Bird, Magic Join Jordan in NBA 2K12
Last season makers of the popular video game NBA 2K decided to pay for the privilege of including the legendary Michael Jordan both on the cover of the game, and in the game itself. Users were given the chance to play as or against Jordan’s Bulls in matchups with some of his most-famous rivals.
This season, two of those rivals—Larry Bird and Magic Johnson—will join Jordan on the cover and the screen.
“Bringing Michael Jordan to the virtual hardwood last year was a huge success for NBA 2K11; however, we didn’t want to stop there,” vice president of marketing for 2K Sports Jason Argent said in an official release. “We’re bringing ‘His Airness’ back to the NBA 3K franchise as part of a multi-year extended partnership, along with two other legendary icons—Larry Bird and Magic Johnson—for a special cover athlete collection representing the NBA’s greatest heroes.”
According to the release, there will be limited edition covers featuring all three players with each of their respective teams.

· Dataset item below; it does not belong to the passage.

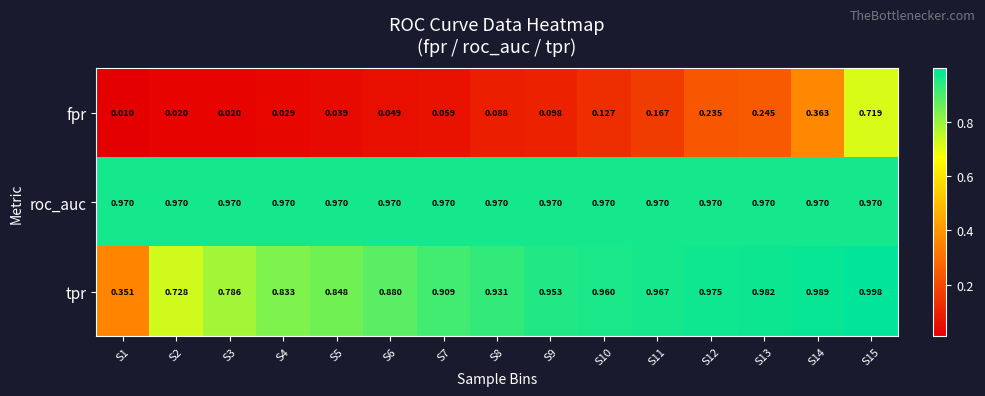

How many data points does each series have?

15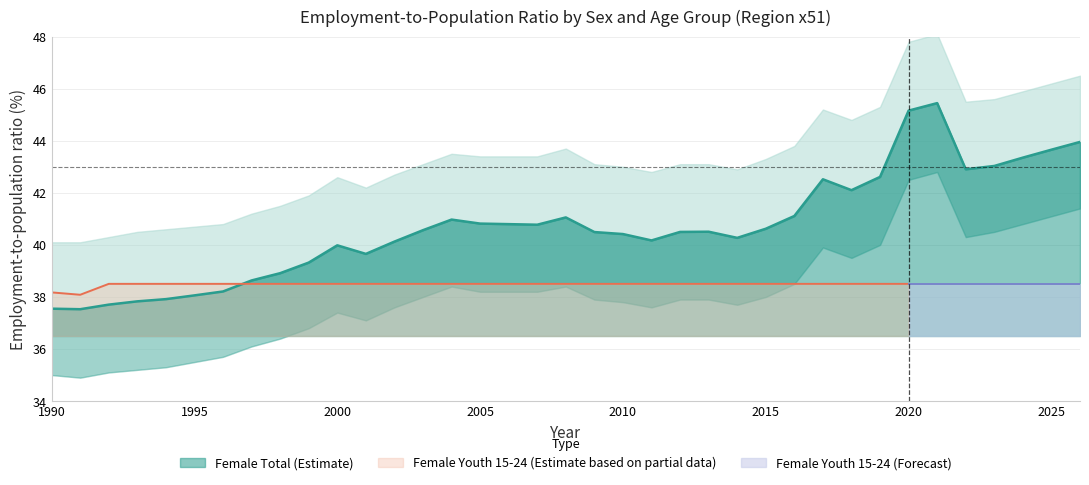

True or false: the data shows 40.1 at 2002.

True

The decision to focus the content as well as the marketing of the game on historical players rather than current ones could have something to do with the lockout. Nobody knows where any NBA stars will be when the game hits shelves on October 4, so it’s not a bad idea to market three basketball icons. After all, the work stoppage can’t touch fans’ fond memories of Bird, Magic and Michael.

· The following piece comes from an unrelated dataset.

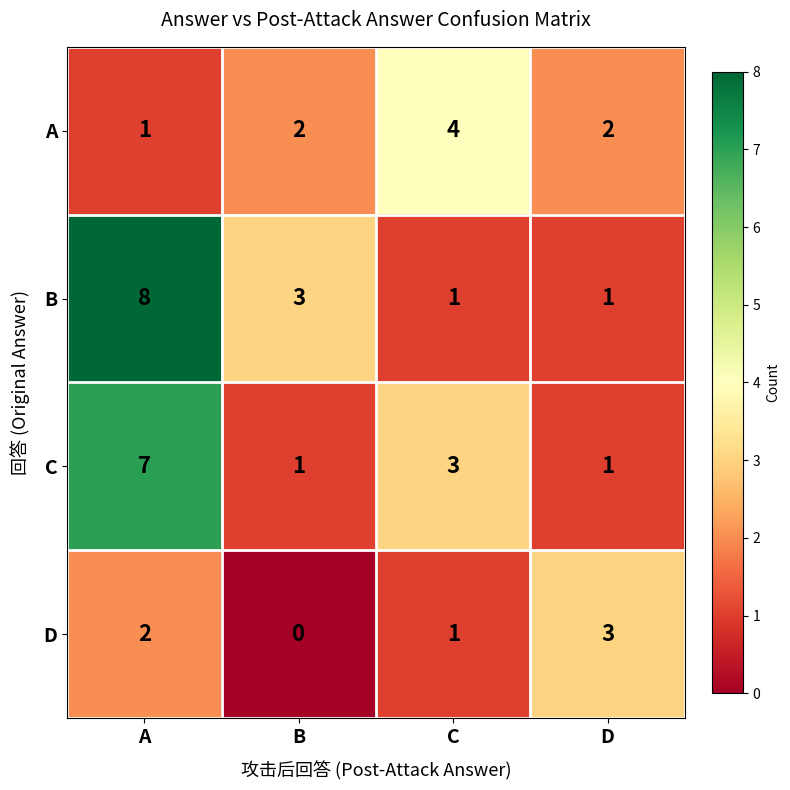

At which label is B closest to 4?

B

NBA Returning to Key Arena?
The Associated Press is reporting that Seattle’s Key Arena will be the site for Saturday’s H206 Charity Basketball Classic, which means actual NBA players (in this case, Seattle natives Brandon Roy, Jamal Crawford, Spencer Hawes and Martell Webster) will play in a high-profile game within the city limits for the first time since the Sonics left for Oklahoma City in 2008.
“We want to showcase the talent that came from our own backyard and say ‘Look at what we produced,” organizer Tavio Hobson told the AP.

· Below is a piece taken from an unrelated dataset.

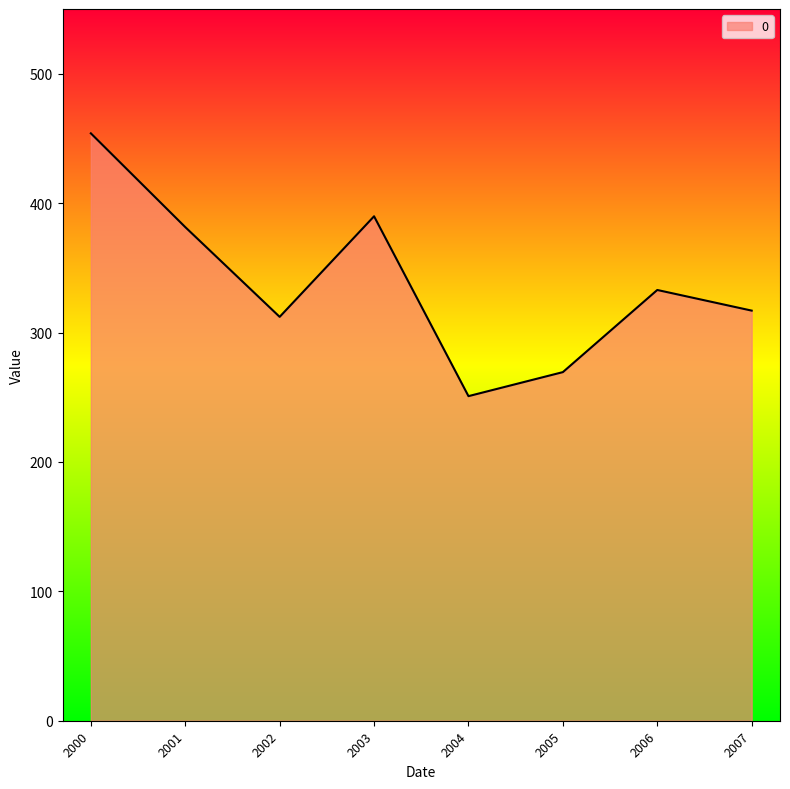

Approximately how many times larger is the value at 2003 compared to 2007?

1.2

“I think there is a void that exists,” Hobson continued. “We’re happy to have a successful men’s basketball team at [Washington], Division I at Seattle U. We’re happy at the fact we have a world championship WNBA team. Those are things we’re excited about. But it’s like we have this meal and we left one of the courses out… The community as a whole does miss having professional basketball team here.”
The game will feature a “League” team that includes Brandon Jennings and Michael Beasley while players like Sacramento draft pick Isaiah Thomas, Marvin Williams and Aaron Brooks will fill out the Seattle team’s roster.